Ces dispositions sont en contradiction avec la jurisprudence de la Cour de justice de l’Union européenne.

La directive 2003/88 du 4 novembre 2013, qui fixe des prescriptions minimales de santé et de sécurité en matière d’aménagement du temps de travail, prévoit que tout travailleur a droit à des congés annuels payés d’une durée minimale de 4 semaines. Appelée à donner une interprétation uniforme de ce texte, la CJUE a jugé que le droit au congé a pour finalité, non seulement de permettre à celui qui a travaillé de se reposer, mais également de permettre au travailleur de bénéficier d’une période de détente et de loisir.
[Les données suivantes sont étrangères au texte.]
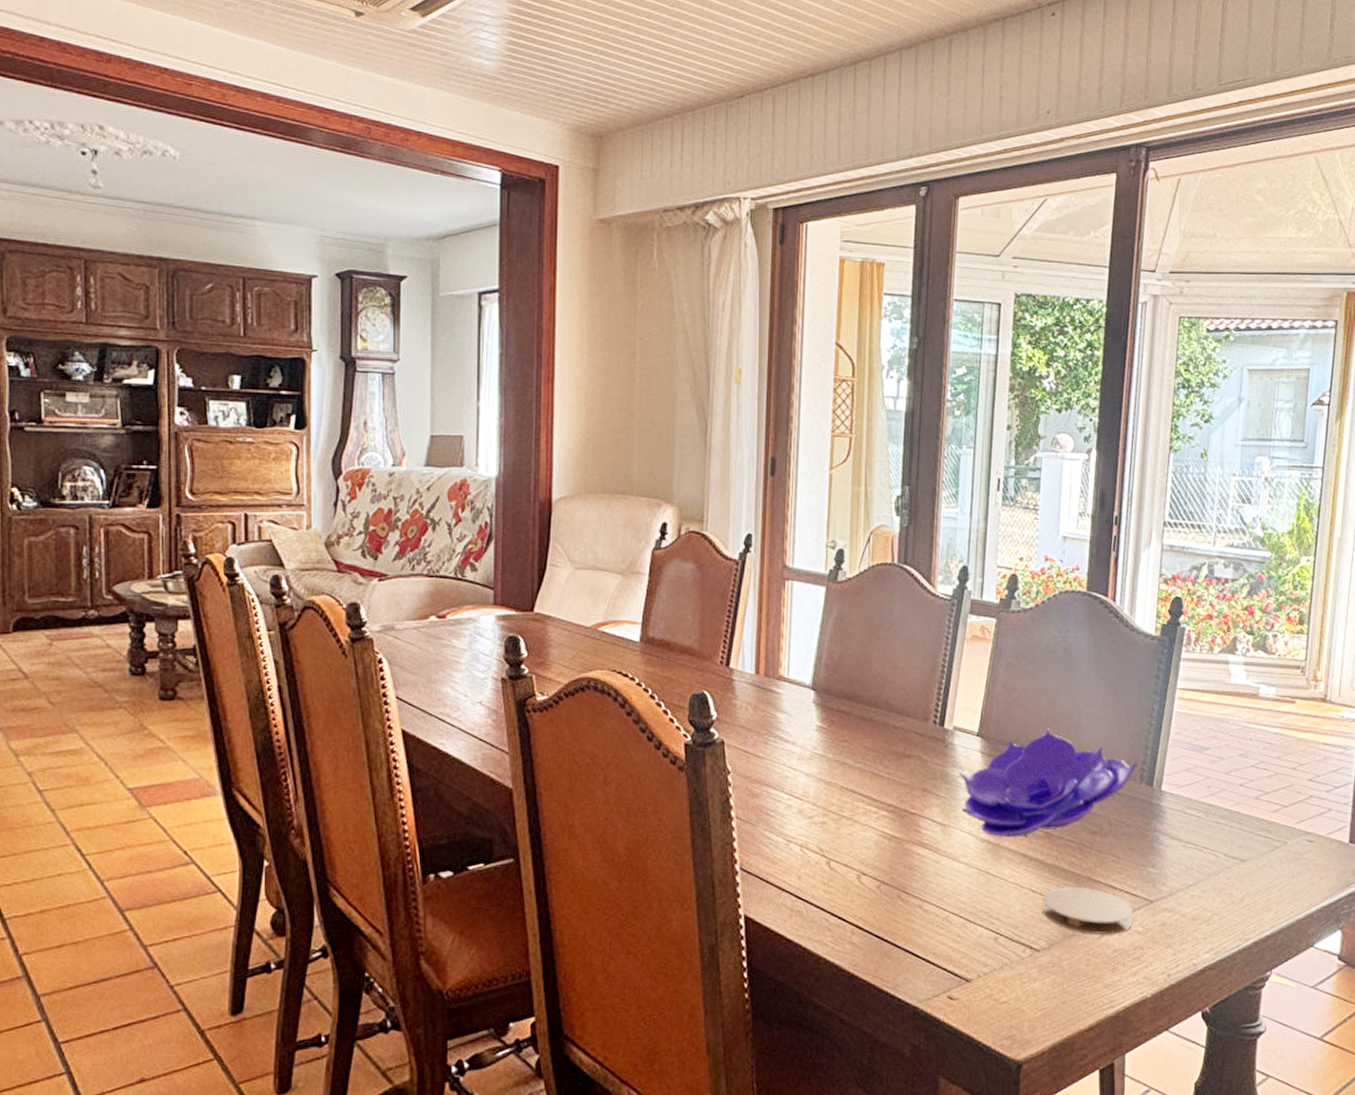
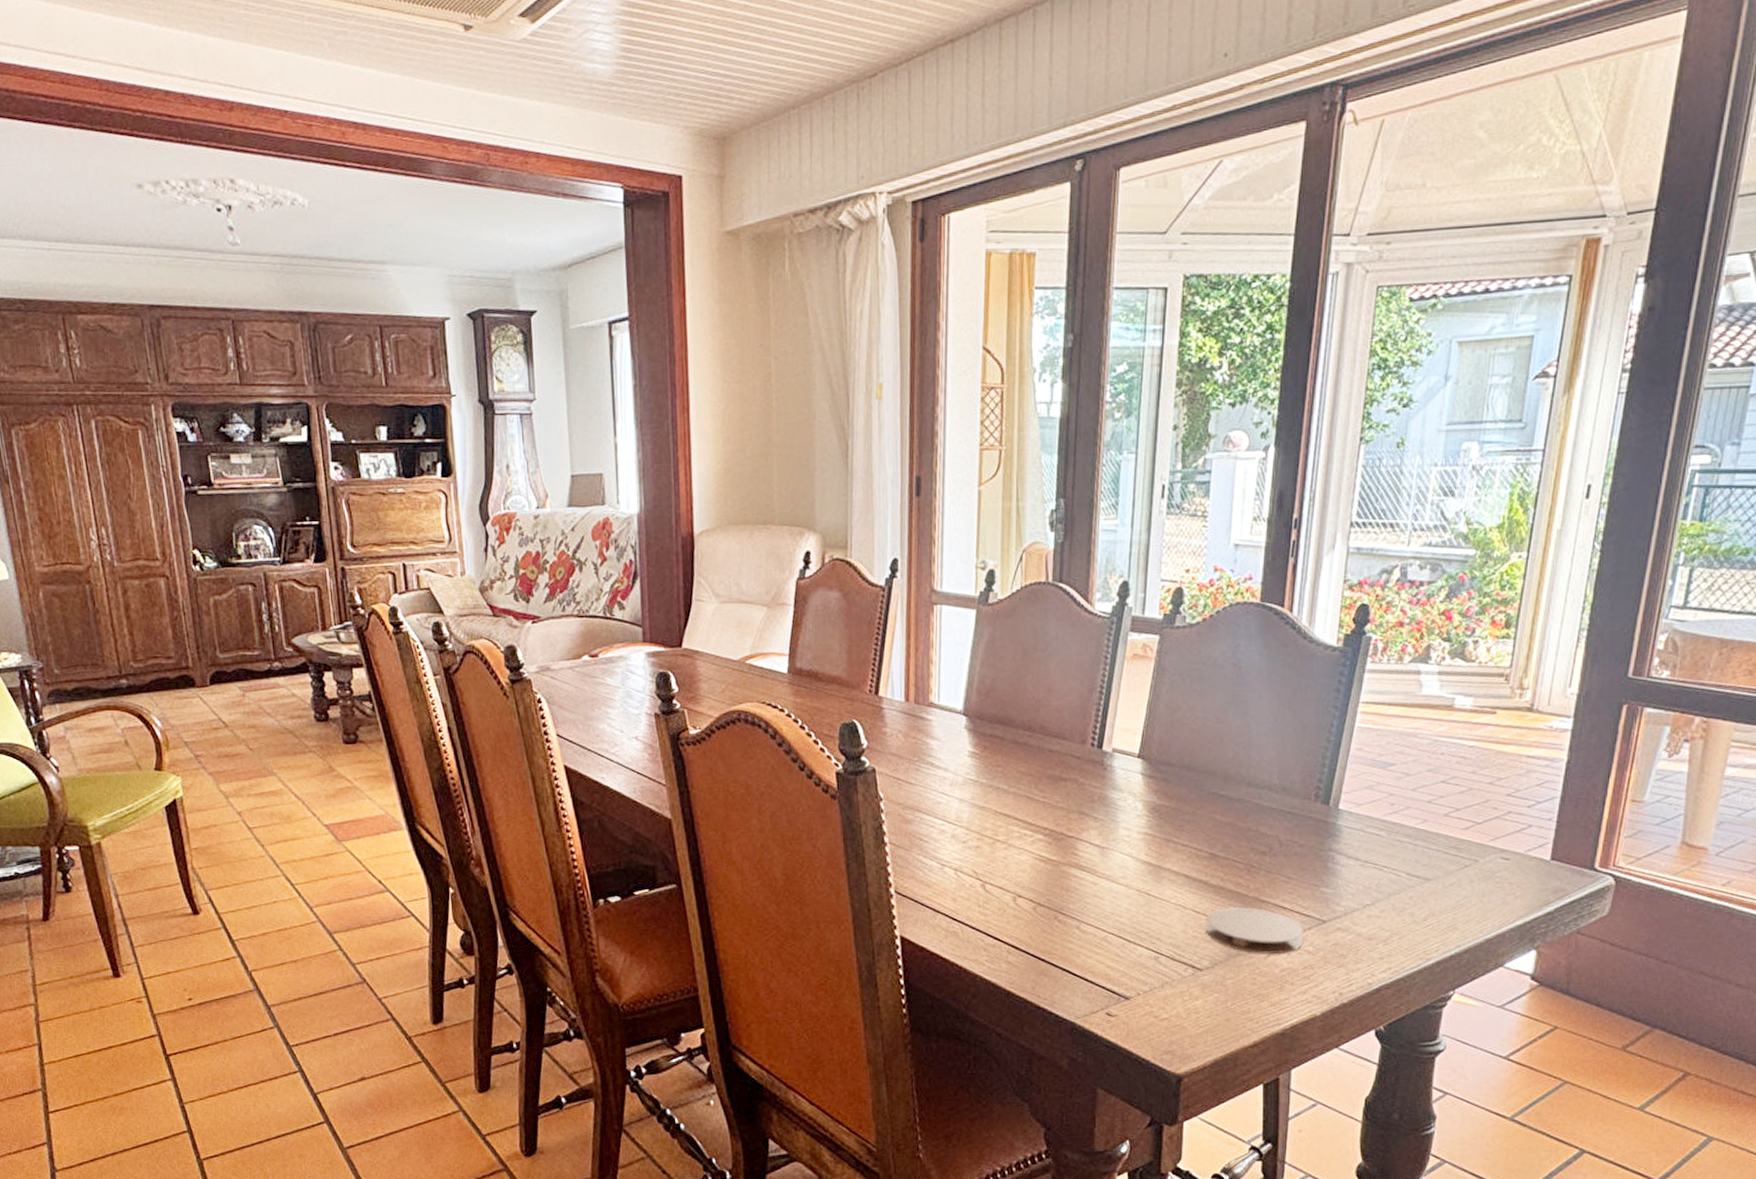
decorative bowl: present [959,728,1138,838] -> none [1118,747,1314,860]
Il en résulte, selon elle, que si, en principe, les droits à congés pouvaient être déterminés au regard des seules périodes de travail, une période d’incapacité de travail doit également être prise en compte lorsqu’elle est « imprévisible et indépendante de la volonté du travailleur ». Ainsi interprété, le texte européen s’oppose donc à une réglementation nationale ne permettant pas l’acquisition de droit à congé payé en cas d’arrêt maladie1.

Malgré de nombreux appels en ce sens2, le législateur n’a pas modifié les articles L. 3141-3 et L. 3141-5 du code du travail, pourtant partiellement contraires au droit de l’Union européenne.
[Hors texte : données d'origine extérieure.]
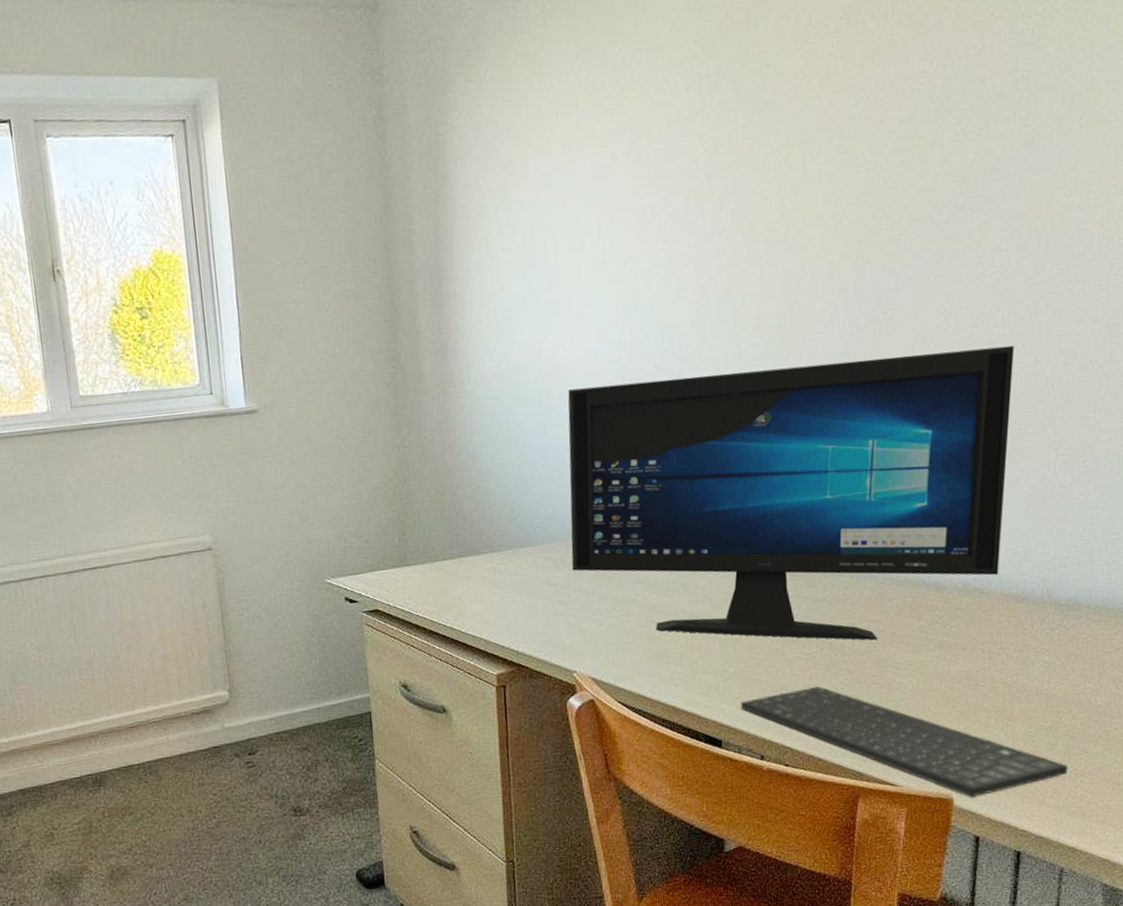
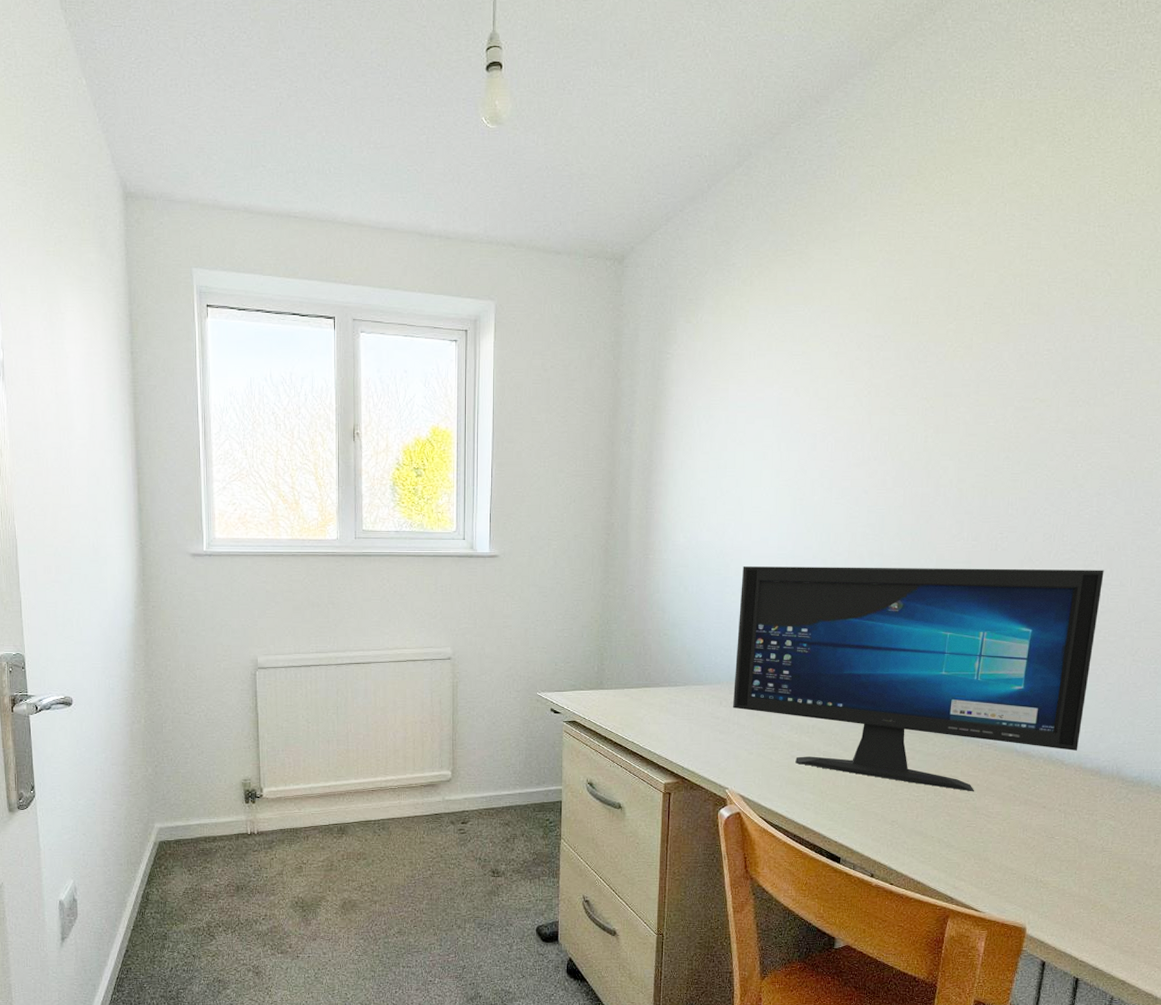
keyboard: present [740,686,1068,797] -> none [858,824,1123,928]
En effet, une directive ne produit d’effet qu’à l’égard de l’Etat qui doit la transposer dans son droit interne et n’est pas directement applicable dans les rapports entre particuliers.

En raison de cette absence d’effet direct et l’impossibilité d’interpréter ces textes, dont la lettre était directement contraire à la position de la CJUE, de manière conforme au droit européen, l’interprétation de la directive est restée lettre morte pendant de nombreuses années dans les rapports employeurs/salariés3.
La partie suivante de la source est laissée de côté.